** Start DATA **
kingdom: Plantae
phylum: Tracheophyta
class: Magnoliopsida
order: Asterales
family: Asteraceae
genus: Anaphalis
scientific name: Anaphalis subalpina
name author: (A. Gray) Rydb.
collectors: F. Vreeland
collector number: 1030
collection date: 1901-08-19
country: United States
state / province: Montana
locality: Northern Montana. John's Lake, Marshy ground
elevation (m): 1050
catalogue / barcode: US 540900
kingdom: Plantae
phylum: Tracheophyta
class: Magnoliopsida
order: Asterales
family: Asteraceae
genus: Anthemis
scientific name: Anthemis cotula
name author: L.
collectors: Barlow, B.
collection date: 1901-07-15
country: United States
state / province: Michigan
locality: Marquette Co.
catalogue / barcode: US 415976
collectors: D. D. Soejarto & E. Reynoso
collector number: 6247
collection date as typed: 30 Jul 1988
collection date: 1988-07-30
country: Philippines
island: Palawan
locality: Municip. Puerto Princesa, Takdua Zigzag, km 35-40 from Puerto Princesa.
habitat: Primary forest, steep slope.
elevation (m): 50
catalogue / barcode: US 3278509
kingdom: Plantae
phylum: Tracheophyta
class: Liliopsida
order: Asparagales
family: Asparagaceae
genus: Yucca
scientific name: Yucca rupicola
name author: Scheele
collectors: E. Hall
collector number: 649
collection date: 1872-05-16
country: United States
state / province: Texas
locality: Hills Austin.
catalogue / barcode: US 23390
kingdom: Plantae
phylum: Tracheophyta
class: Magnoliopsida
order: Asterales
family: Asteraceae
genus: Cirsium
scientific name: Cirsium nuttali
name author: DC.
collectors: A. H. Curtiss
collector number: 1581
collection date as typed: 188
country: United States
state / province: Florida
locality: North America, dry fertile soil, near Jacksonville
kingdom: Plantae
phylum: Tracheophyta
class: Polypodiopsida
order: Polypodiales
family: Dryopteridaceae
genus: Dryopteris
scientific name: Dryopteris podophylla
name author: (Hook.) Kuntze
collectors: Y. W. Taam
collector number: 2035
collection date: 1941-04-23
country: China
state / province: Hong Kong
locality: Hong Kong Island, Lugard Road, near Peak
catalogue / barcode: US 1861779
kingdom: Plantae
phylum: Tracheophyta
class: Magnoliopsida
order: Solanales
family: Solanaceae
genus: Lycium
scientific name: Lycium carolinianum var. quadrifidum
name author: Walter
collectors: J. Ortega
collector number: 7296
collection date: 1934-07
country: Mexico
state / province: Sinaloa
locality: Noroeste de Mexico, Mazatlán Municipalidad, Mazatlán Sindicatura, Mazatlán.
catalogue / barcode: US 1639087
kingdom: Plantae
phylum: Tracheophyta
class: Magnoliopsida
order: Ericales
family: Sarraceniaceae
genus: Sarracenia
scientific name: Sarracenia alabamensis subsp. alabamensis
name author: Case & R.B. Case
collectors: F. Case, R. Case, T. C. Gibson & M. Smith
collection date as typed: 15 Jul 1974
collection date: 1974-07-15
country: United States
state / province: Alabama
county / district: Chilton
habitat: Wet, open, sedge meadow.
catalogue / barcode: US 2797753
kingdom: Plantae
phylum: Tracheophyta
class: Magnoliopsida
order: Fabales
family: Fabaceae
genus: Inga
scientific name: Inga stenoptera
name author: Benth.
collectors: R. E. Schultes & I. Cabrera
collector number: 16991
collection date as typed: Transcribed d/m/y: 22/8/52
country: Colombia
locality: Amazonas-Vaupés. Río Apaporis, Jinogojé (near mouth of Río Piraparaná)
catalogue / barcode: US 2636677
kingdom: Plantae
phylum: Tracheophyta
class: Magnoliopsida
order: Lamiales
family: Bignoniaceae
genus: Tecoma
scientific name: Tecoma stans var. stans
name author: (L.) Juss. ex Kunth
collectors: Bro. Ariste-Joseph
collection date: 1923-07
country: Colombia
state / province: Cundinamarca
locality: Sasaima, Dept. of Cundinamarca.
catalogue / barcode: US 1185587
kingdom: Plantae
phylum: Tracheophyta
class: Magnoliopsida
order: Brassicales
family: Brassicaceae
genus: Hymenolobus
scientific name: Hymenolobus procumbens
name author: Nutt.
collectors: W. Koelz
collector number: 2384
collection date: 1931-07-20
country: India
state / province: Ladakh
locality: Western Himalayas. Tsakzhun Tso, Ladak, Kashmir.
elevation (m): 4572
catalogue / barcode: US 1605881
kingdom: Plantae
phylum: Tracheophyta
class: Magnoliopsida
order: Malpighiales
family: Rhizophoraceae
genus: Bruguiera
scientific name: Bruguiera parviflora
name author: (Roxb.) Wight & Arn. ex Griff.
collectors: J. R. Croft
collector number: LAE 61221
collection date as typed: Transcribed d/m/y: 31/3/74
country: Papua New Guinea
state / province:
** End DATA **
■ **PROBLEM REQUIREMENTS**: Write out the records word for word, starting at the line that contains "name author: (Hook.) Kuntze" and ending at the line that contains "family: Solanaceae", with both of those lines included.

■ **ANSWER TO THIS PROBLEM**:
name author: (Hook.) Kuntze
collectors: Y. W. Taam
collector number: 2035
collection date: 1941-04-23
country: China
state / province: Hong Kong
locality: Hong Kong Island, Lugard Road, near Peak
catalogue / barcode: US 1861779
kingdom: Plantae
phylum: Tracheophyta
class: Magnoliopsida
order: Solanales
family: Solanaceae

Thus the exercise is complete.